Now the concept of a hearing aid may sound good on paper; but in reality, it is often a pain in the ear. You can’t understand what the person talking to you is saying, but you sure as heck can hear the noise of a fan in the next room. And when a vacuum is turned on, you know why dogs hate them.
Now, one aid for the hard-of-hearing that I found that really helps is close- captioning on the TV. On taped shows, it affirms that what was said is as silly as what you thought you heard. And on live shows, the accuracy and spelling often suffers, but what comes across the screen is often more entertaining then what was actually said.
I remember when I first started using it, and two of the grandsons were over. Alex came running through the room, glanced at the TV, and stopped.

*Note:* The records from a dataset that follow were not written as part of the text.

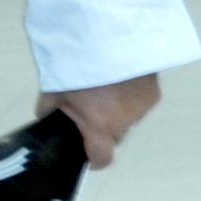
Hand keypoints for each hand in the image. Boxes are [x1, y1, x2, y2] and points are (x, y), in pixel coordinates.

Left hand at [39, 73, 160, 168]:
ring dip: (119, 112)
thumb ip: (48, 110)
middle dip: (105, 128)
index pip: (102, 158)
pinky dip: (131, 98)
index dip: (95, 160)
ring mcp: (143, 109)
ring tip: (107, 89)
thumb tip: (46, 117)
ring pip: (129, 119)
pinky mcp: (154, 94)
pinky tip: (122, 80)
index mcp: (100, 127)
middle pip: (115, 136)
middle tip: (91, 109)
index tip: (89, 156)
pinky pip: (140, 104)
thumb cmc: (77, 70)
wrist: (108, 40)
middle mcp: (125, 123)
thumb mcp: (52, 91)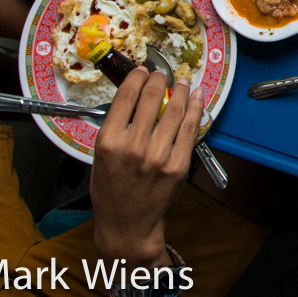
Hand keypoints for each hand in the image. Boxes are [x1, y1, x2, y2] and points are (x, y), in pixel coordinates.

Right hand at [91, 67, 202, 267]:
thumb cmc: (112, 192)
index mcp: (109, 141)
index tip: (143, 71)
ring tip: (183, 82)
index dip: (138, 77)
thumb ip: (116, 127)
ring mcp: (158, 155)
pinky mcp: (178, 165)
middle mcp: (133, 146)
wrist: (128, 226)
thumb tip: (136, 97)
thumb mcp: (100, 157)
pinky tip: (197, 97)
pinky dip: (196, 108)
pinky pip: (191, 128)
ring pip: (175, 110)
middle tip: (163, 73)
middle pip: (152, 97)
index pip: (127, 96)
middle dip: (160, 79)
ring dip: (181, 90)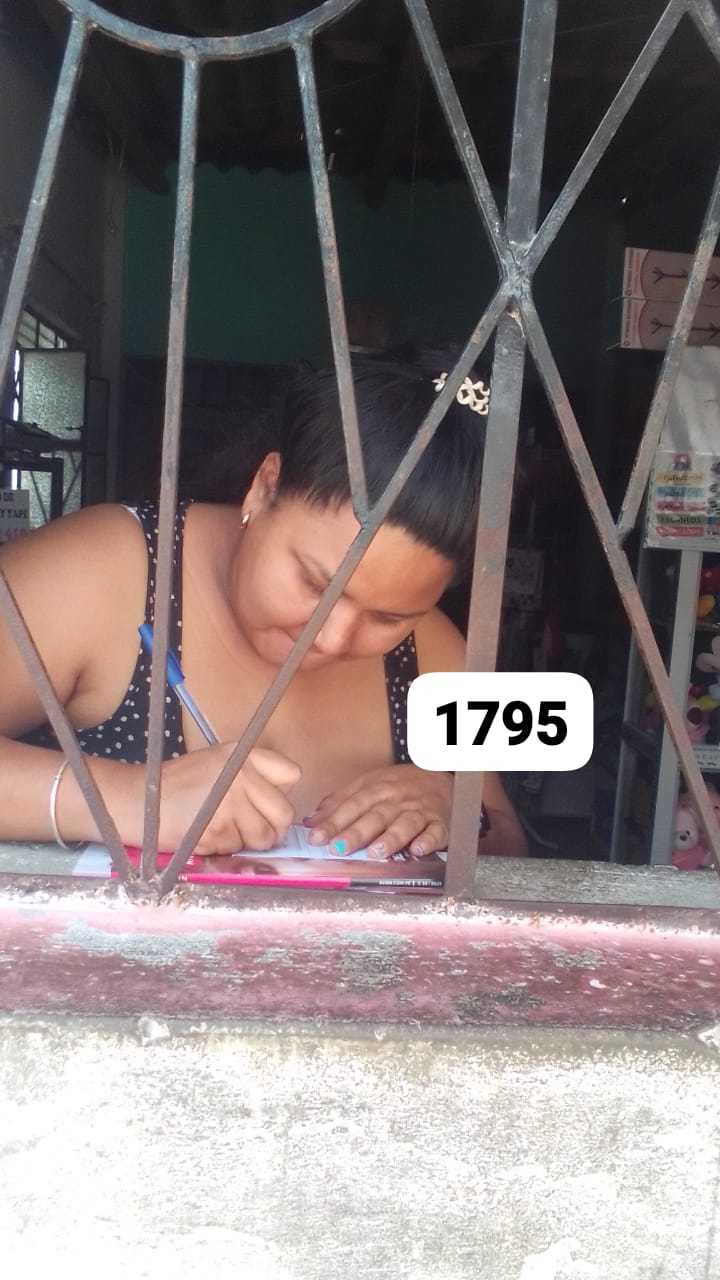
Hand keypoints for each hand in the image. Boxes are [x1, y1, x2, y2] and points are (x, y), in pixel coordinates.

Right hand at [157, 744, 299, 854]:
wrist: (138, 800)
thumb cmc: (178, 784)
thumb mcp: (218, 762)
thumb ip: (252, 776)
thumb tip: (283, 807)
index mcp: (243, 756)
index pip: (292, 775)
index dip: (281, 793)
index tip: (266, 801)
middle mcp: (240, 776)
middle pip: (283, 813)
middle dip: (272, 828)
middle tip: (253, 829)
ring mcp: (229, 805)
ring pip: (262, 838)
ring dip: (247, 841)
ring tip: (222, 828)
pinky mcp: (216, 831)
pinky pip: (236, 849)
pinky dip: (224, 848)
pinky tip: (206, 834)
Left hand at [304, 765, 451, 858]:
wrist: (439, 778)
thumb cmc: (398, 786)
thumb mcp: (368, 785)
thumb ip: (340, 802)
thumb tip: (311, 821)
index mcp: (376, 789)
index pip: (352, 805)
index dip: (333, 822)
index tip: (316, 837)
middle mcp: (396, 800)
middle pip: (375, 816)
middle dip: (356, 833)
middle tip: (338, 848)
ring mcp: (419, 811)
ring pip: (405, 824)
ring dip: (390, 838)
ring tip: (375, 852)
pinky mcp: (439, 823)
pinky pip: (435, 832)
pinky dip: (428, 841)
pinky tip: (418, 850)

“Avery, Avery,” he shouted to his brother, “Come here and look. Grandpa’s TV is so smart, it can even spell.” I am glad he said it loud enough for me to enjoy it.
Published SPPP, 8/2, 2006
And there are occupations that cause damage to your hearing. Stagehanding is one of the worst. You can’t wear earplugs and hear cues at the same time. If you are on headset chances the cue caller has his/hers mic open, which amplifies the noise. And rock and roll concerts!!! The PA fader is set at 11. (See SPINAL TAP)
Pyro explosions are becoming more plentiful as more spectacle is needed to cover up the lack of talent. And, of course, the audiences of today tend to confuse concert going with playing an interactive video game, they think they have to make more noise than the entertainers on the stage.
The Old Hand :
For a great many years my brother Ray has had a lot of trouble hearing but never had much success with hearing aids. The problem with all the various hearing aids he had bought over the years was they all amplified the sounds, but the heat and noise made them unpractical to wear at work, driving a blacktop dump truck, and the lack of clarity made them frustrating to wear anytime. Ray reached a point where if anybody wanted to say something to him, they better just talk loud because the hearing aids were in the dresser drawer.
Recently, having retired from his noisy job, he gave the hearing aid route another try and finally got one that worked for him. Not only did he wear it, he even kept it turned on.
The first time he wore it to the weekly card tournament, he announced to everything that they would no longer have to holler at him. He had a good hearing aid and he could hear them, and even understand what they are saying. He went on to tell them how it is different from the ones he had before, how much clearer it sounds, and how being able to hear makes a big change in a person’s life.
One of the card players, who had been considering getting a hearing aid himself, asked Ray, “What kind is it?”
Ray looked at his watch and said, “Ten to nine.”
Published SPPP, Bulletin Board 9/27/11
A month or so after this story was published, David Letterman used it in his monologue with two differences. He said it was his mother who got the new hearing aid, and it was his son who asked her what kind she bought.
Come on, David! My story was true. Yours was probably bought from someone who sent your writers a copy of the published story. Okay! But do you really think anyone would believe that your son, age 8 at the time, would really care what brand of hearing aid his grandmother bought?
We can officially add two more certainties to Ben Franklin’s death and taxes.
First: With the depletion of the ozone layer, cataract surgery will be as common as tonsillectomies were in the 40’s and 50’s.
Second: With the volume of things like IPods and rock concerts cranked up to destruction levels, hearing aids will be as common as eye glasses were before contacts and lasik.
So please, on behalf of all of us with bad hearing, speak slowly and don’t mumble. WHAT SAY?